An innovation nation once more
To compete globally, the US workforce needs presidential leadership to bolster math, science, and engineering education.
America is having one of those slow-motion nightmares where you're back in high school and suddenly you remember you're enrolled in chemistry, economics, and French. The exams are tomorrow but you haven't been to any of the classes, read any of the books, or done any of the homework.
In our national dream, we're high-tech champions, but we forgot that the other countries are also competing, doing just what we once did to be the most innovative, productive, and competitive. Suddenly, the signs are all over, from Indian tech support to Finnish cellphones to Japanese hybrid cars.
If technology will be one of the drivers of the economic prosperity we want, does the America of subprime mortgages and unaffordable healthcare, high gas prices, and low stock prices, still have what it takes? It feels as if we're slipping ... if only we could wake up.
We were on top for so long that we forgot what kept us there. Our spectacular run of world-beating innovation and productivity was not a result of some peculiarly American superiority. It was based, in part, on out-educating the rest of the world. Widespread, high-quality math, science, and engineering education gave America a workforce that could produce marvels from the Internet to the frozen French fry.
But is our public education still world-class? Cross-national studies suggest it isn't. In a worldwide 2003 study of fourth and eighth graders (the Trends in Mathematics and Science Study), the US fared only slightly above average. In a 2006 multinational study (the OECD Programme for International Student Assessment), the US scored lower than average on math and combined science. Meanwhile, it appears that fewer foreign graduate students trained in these fields on US campuses are applying for US citizenship.
Countries from Ireland to India to China have spent decades doing their homework – investing wholeheartedly in technically educated workforces – while America, still dreaming, seems to have forgotten it signed up for the course.
National somnambulism makes this a national leadership issue. Unfortunately, our presidential candidates seem only vaguely aware of the problem and unaware of the most effective role they could play in solving it. J. Richard Hackman, a leading scholar on organizational behavior, has emphasized that the best leadership consists of creating the conditions for greatness, in part by (a) pointing people in a compelling direction and (b) providing the resources they will need to move in that direction.
By those criteria, neither John McCain nor Barack Obama are demonstrating serious leadership on this issue.
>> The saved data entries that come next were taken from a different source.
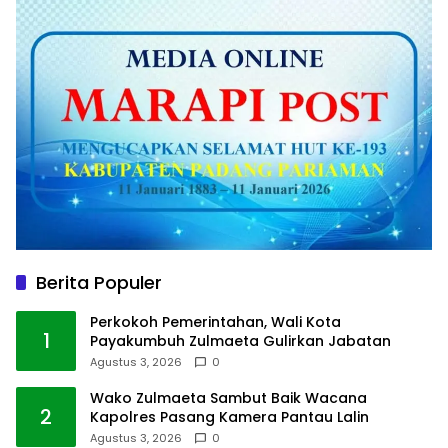
Berita Populer
Perkokoh Pemerintahan, Wali Kota
1
Payakumbuh Zulmaeta Gulirkan Jabatan
Agustus 3, 2026
0
Wako Zulmaeta Sambut Baik Wacana
2
Kapolres Pasang Kamera Pantau Lalin
Agustus 3, 2026
0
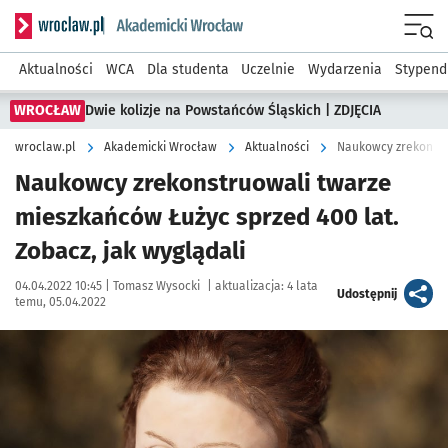
Serwis informacyjny wroclaw.pl podserwis: Akademicki Wro
Men
Aktualności
WCA
Dla studenta
Uczelnie
Wydarzenia
Stypend
WROCŁAW
Dwie kolizje na Powstańców Śląskich | ZDJĘCIA
wroclaw.pl
Akademicki Wrocław
Aktualności
Naukowcy zrekonstruowali twarze
mieszkańców Łużyc sprzed 400 lat.
Zobacz, jak wyglądali
Data publikacji:
Autor:
04.04.2022 10:45 |
Tomasz Wysocki
|
aktualizacja:
4 lata
artykuł
Udostępnij
temu, 05.04.2022
Kliknij, aby zobaczyć galerię
Kliknij, aby powiększyć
They make vague statements and say little about specific problems, specific causes, and specific solutions. They address some problems of the moment (federal research spending, the politicization of federal science agencies), but seem unaware that the sources of the US scientific workforce are starting to dry up. Quickly.
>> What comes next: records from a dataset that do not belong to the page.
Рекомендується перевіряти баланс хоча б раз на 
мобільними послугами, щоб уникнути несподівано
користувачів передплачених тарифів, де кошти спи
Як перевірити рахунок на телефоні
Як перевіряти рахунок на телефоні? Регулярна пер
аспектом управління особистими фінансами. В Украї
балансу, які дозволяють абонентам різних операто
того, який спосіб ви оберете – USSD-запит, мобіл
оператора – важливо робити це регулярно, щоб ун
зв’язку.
What should presidential leadership on these issues look like?
Both candidates should be articulating a clear direction – excellence in math, science, and engineering education at all levels – and specifying the resources they will dedicate to that goal. They do not need to design specific programs; they do need to show strong support for others who come up with such programs. Unfortunately, with vast military spending, entitlements, infrastructure investments, and corporate bailouts looming, neither Senator Obama nor Senator McCain is sticking up for serious money to repair our intangible but critical infrastructure of math, science, and engineering education.
Great achievements are usually founded on great examples. For instance, in the State University of New York, Stony Brook University has pioneered a model in which the university serves as a hub for local science education. Through its Center for Science and Mathematics Education, thousands of middle and high-school students participate in science and technology programs – summer biotechnology sleepover camps, forensic camps, science competitions, independent research projects, and more – at a critical moment in their schooling years. Community programs reach out to adults, too, to increase scientific literacy.
Efforts such as this aren't just about boosting US test scores. They're an investment in sound science and sound policies. The stakes are high. These days, making sure we have an electorate that can understand the science – or lack of it – behind various positions on, say, global warming is a matter of life and death.
To help others achieve greatness, our candidates should be shining spotlights on programs that are already getting good results. Both candidates should seek out programs such as Stony Brook's (there are many and they will be happy to be found), talk them up while the whole country is watching, and make specific pledges of support for a range of promising programs. As president, the winner must make good on his pledges and support the successes that follow.
Our bad dream can end, but only if our leaders – and we – wake up and face reality.